Es seguro que una fe viva cambiaría “el horizonte de mi vida”, tantas veces desasosegado y oscurecido por problemas inmediatos que me acucian. Pararme brevemente con Jesús en el sagrario para tratar y confiarle mis inquietudes, hará que Él me contagie su serenidad y la paciencia que derrocha esperándome silenciosamente.

Otra consideración: “¿He pensado despacio lo que supone que Cristo me ofrezca diariamente su Cuerpo y Sangre, para comunicarme una participación de su Vida eterna, es decir, del amor gozoso con que, sin principio ni fin, las tres personas divinas se aman desde siempre?”.

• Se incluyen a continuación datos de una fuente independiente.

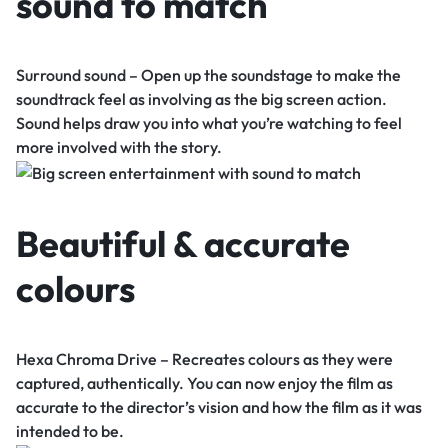
sound to match
Surround sound – Open up the soundstage to make the
soundtrack feel as involving as the big screen action.
Sound helps draw you into what you’re watching to feel
more involved with the story.
Beautiful & accurate
colours
Hexa Chroma Drive – Recreates colours as they were
captured, authentically. You can now enjoy the film as
accurate to the director’s vision and how the film as it was
intended to be.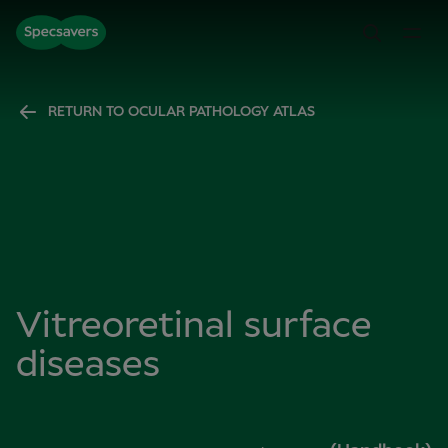
RETURN TO OCULAR PATHOLOGY ATLAS
Vitreoretinal surface
diseases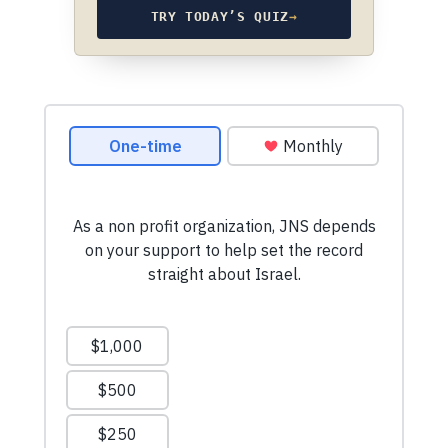
TRY TODAY’S QUIZ
→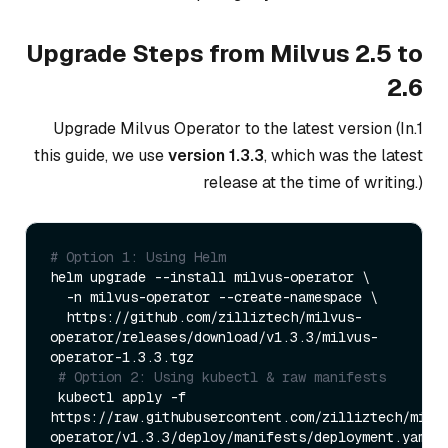
Upgrade Steps from Milvus 2.5 to
2.6
1.Upgrade Milvus Operator to the latest version (In
this guide, we use
version 1.3.3
, which was the latest
release at the time of writing.)
# Option 1: Using Helm
helm upgrade --install milvus-operator \

  -n milvus-operator --create-namespace \

  https://github.com/zilliztech/milvus-
operator/releases/download/v1.3.3/milvus-
operator-1.3.3.tgz

# Option 2: Using kubectl & raw manifests
 kubectl apply -f 
https://raw.githubusercontent.com/zilliztech/milv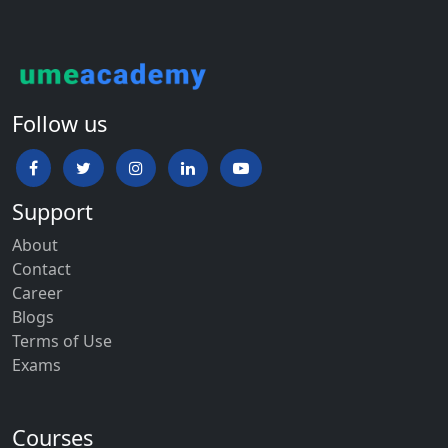
Follow us
Support
About
Contact
Career
Blogs
Terms of Use
Exams
Courses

Si lo meditara bien, es seguro que comulgaría con más frecuencia; de nuevo, “el horizonte de mi vida” quedaría enriquecido, y mi convivencia resultaría más alentadora y optimista en el hogar familiar, en el lugar de trabajo, en el círculo de amigos, y en todas mis relaciones del tipo que fuesen.

Últimas reflexiones entre los cientos que cabría hacerse; por ejemplo, en el caso de los sacerdotes, y en referencia al momento de pronunciar las palabras para transustanciar el pan y el vino en el Cuerpo y en la Sangre del Señor: “¿Dejo que la costumbre apague mi fe y las pronuncie quizás de modo un tanto rutinario y superficial, en lugar de hacerlo ardientemente, con el corazón encendido como, según san Lucas, salieron de los labios de Cristo?”.

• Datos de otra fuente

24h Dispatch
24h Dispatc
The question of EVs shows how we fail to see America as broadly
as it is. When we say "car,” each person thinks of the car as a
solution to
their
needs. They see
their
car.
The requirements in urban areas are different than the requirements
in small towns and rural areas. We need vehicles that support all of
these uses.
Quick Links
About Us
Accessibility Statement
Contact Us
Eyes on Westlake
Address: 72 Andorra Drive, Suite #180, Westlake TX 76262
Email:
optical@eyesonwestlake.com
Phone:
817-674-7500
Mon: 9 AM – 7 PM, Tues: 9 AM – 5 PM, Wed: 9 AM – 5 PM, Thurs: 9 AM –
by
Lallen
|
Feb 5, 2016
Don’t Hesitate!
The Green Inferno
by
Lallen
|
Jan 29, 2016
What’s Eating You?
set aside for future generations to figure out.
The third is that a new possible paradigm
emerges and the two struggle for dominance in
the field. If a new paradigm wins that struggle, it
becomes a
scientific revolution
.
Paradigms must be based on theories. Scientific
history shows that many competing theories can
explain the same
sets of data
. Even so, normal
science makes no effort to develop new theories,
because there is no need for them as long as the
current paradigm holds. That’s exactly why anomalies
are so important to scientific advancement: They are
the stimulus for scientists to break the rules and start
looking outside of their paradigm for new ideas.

Participar en la misa es tanto como ir al Calvario, porque sobre el altar y trascendiendo el tiempo, se dan cita y actualizan sacramentalmente tres momentos históricos: el Jueves Santo, el Viernes Santo y el domingo de Resurrección. Por eso, después de la consagración el celebrante confiesa: “Este es el misterio de nuestra fe”. Y los participantes responden: “Anunciamos tu muerte, proclamamos tu resurrección, ven Señor Jesús”. Y ahora, últimas reflexiones que correspondería que se hiciera todo laico: “¿Acaso no pronunciaré esas palabras a la ligera, como si fuera un papagayo?”; o bien: “¿Deseo ardientemente que Cristo “venga” de verdad a mi vida para llenarla de su amor y difundir con Él su paz y su alegría?”.

El Señor nos aseguró que si tuviésemos fe como un granito de mostaza, podríamos decir a un monte: “’Trasládate de aquí allá’, y se trasladaría’” (Mt 17, 21). Ese mismo granito bastaría para valorar el infinito amor de Dios oculto en una gota de su Sangre, y acoger la Vida divina que en ella nos ofrece.